Here’s Why It’s Too Early For A Gold Bottom

December 07, 2016

Hear from Matt Hougan and more than 120 speakers at Inside ETFs 2017, which runs Jan. 22-25 in Hollywood, FL. See the agenda and register here now for the world’s largest ETF conference.

It’s that time of year when I start combing through the agenda for the upcoming Inside ETFs conference to figure out which panels and presentations I want to make sure I don’t miss. Today I noticed a dedicated panel on gold and silver investing, and I scratched my head a bit.

Gold? Seriously?

If there’s one asset class that’s been hammered by the Trump election, it’s gold. As I write this, gold has declined 10.5% nearly in a straight line.
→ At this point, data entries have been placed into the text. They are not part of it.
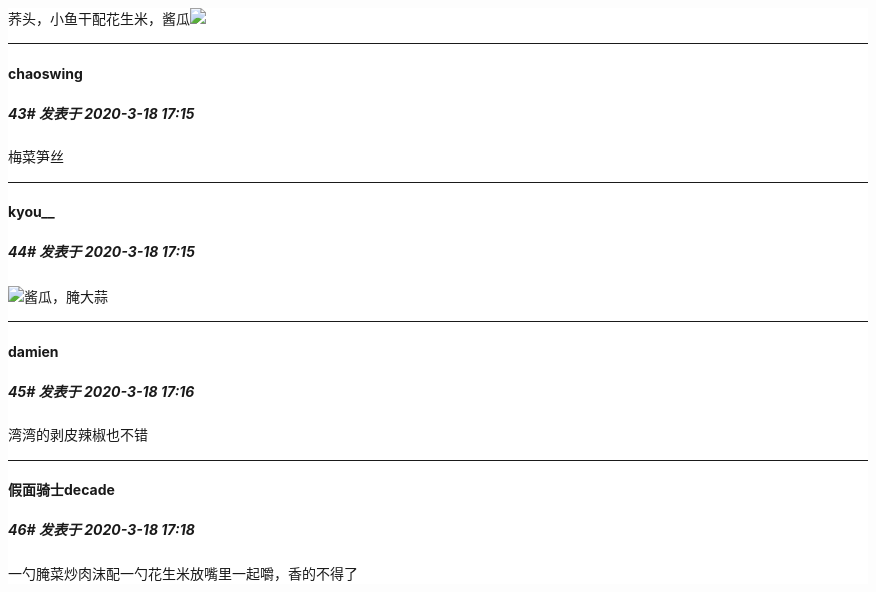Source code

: 
荞头，小鱼干配花生米，酱瓜<img src="https://static.saraba1st.com/image/smiley/face2017/018.png" referrerpolicy="no-referrer">







-----

####  chaoswing  
##### 43#       发表于 2020-3-18 17:15




梅菜笋丝







-----

####  kyou__  
##### 44#       发表于 2020-3-18 17:15



<img src="https://static.saraba1st.com/image/smiley/face2017/161.png" referrerpolicy="no-referrer">酱瓜，腌大蒜







-----

####  damien  
##### 45#       发表于 2020-3-18 17:16




湾湾的剥皮辣椒也不错







-----

####  假面骑士decade  
##### 46#       发表于 2020-3-18 17:18




一勺腌菜炒肉沫配一勺花生米放嘴里一起嚼，香的不得了




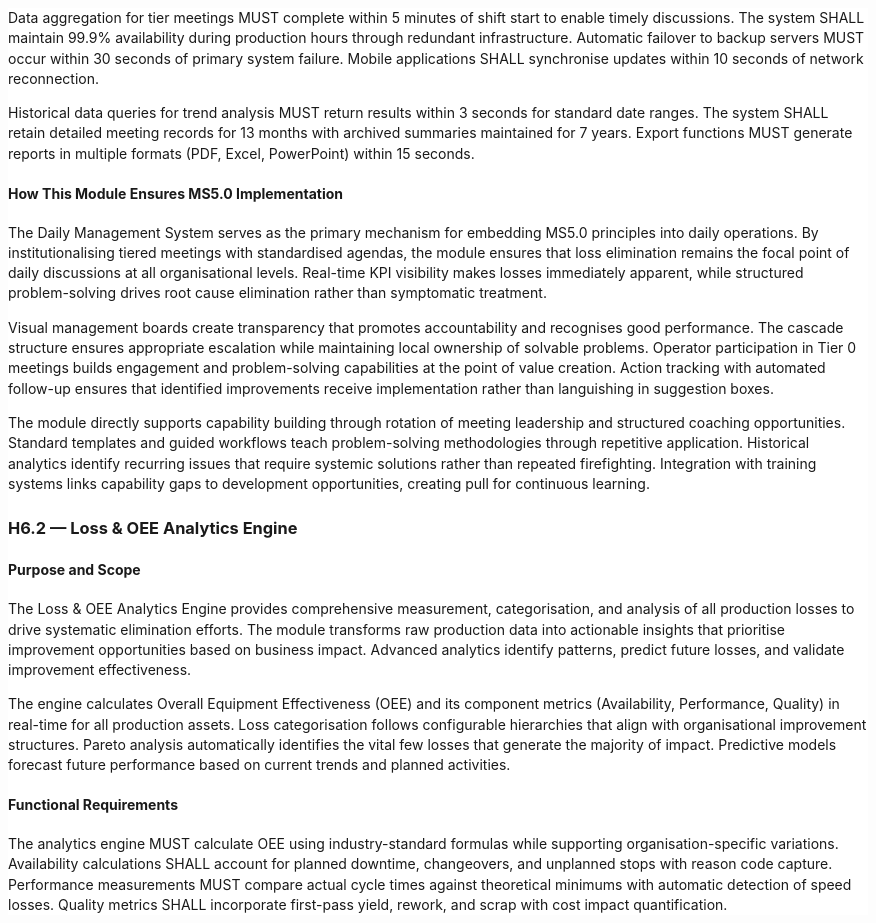 Data aggregation for tier meetings MUST complete within 5 minutes of shift start to enable timely
discussions. The system SHALL maintain 99.9% availability during production hours through redundant
infrastructure. Automatic failover to backup servers MUST occur within 30 seconds of primary system
failure. Mobile applications SHALL synchronise updates within 10 seconds of network reconnection.

Historical data queries for trend analysis MUST return results within 3 seconds for standard date
ranges. The system SHALL retain detailed meeting records for 13 months with archived summaries
maintained for 7 years. Export functions MUST generate reports in multiple formats (PDF, Excel,
PowerPoint) within 15 seconds.

#### How This Module Ensures MS5.0 Implementation

The Daily Management System serves as the primary mechanism for embedding MS5.0 principles into
daily operations. By institutionalising tiered meetings with standardised agendas, the module
ensures that loss elimination remains the focal point of daily discussions at all organisational
levels. Real-time KPI visibility makes losses immediately apparent, while structured problem-solving
drives root cause elimination rather than symptomatic treatment.

Visual management boards create transparency that promotes accountability and recognises good
performance. The cascade structure ensures appropriate escalation while maintaining local ownership
of solvable problems. Operator participation in Tier 0 meetings builds engagement and
problem-solving capabilities at the point of value creation. Action tracking with automated
follow-up ensures that identified improvements receive implementation rather than languishing in
suggestion boxes.

The module directly supports capability building through rotation of meeting leadership and
structured coaching opportunities. Standard templates and guided workflows teach problem-solving
methodologies through repetitive application. Historical analytics identify recurring issues that
require systemic solutions rather than repeated firefighting. Integration with training systems
links capability gaps to development opportunities, creating pull for continuous learning.

### H6.2 — Loss & OEE Analytics Engine

#### Purpose and Scope

The Loss & OEE Analytics Engine provides comprehensive measurement, categorisation, and analysis of
all production losses to drive systematic elimination efforts. The module transforms raw production
data into actionable insights that prioritise improvement opportunities based on business impact.
Advanced analytics identify patterns, predict future losses, and validate improvement effectiveness.

The engine calculates Overall Equipment Effectiveness (OEE) and its component metrics (Availability,
Performance, Quality) in real-time for all production assets. Loss categorisation follows
configurable hierarchies that align with organisational improvement structures. Pareto analysis
automatically identifies the vital few losses that generate the majority of impact. Predictive
models forecast future performance based on current trends and planned activities.

#### Functional Requirements

The analytics engine MUST calculate OEE using industry-standard formulas while supporting
organisation-specific variations. Availability calculations SHALL account for planned downtime,
changeovers, and unplanned stops with reason code capture. Performance measurements MUST compare
actual cycle times against theoretical minimums with automatic detection of speed losses. Quality
metrics SHALL incorporate first-pass yield, rework, and scrap with cost impact quantification.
On the surface, this is just simple risk-on selling—the S&P 500 is up over 6% in the same period, and all that equity-chasing money had to come from somewhere.

But what about gold’s traditional roles as inflation hedge, reserve currency, safety asset and counter-correlated diversifier?

I’m fascinated by gold because it’s the only important financial asset in the world that’s basically fictitious. It’s a pure commodity of psychology. It has worth because everyone says it does, and its relative value versus other things is only based on belief.

In that way, it’s much like technical analysis. There’s no more magic to a line on a chart than there is to an ounce of the yellow metal, and yet both are important and meaningful precisely because enough people believe they’re meaningful.

The Correlation Factor

There are a few ways I generally look at how investors are feeling about gold beyond just the simple “they sold it so it’s down” analysis. The first is correlations. For many investors, including a small slug of gold in a portfolio is a way to have a hedge for bad times. But that’s only helpful if in fact gold moves the opposite direction of other major asset classes. So how’s that working out?

 

 

The top line here is the price of the SPDR Gold Trust (GLD); the bottom line is the 40-day rolling correlation to the S&P 500. The good news for the correlation story is that other than a little blip this fall, for the most part, gold has remained a counter-correlated asset, more so in the past few years than during the big bull-run on gold since the financial crisis. So that’s one positive for the gold investment case.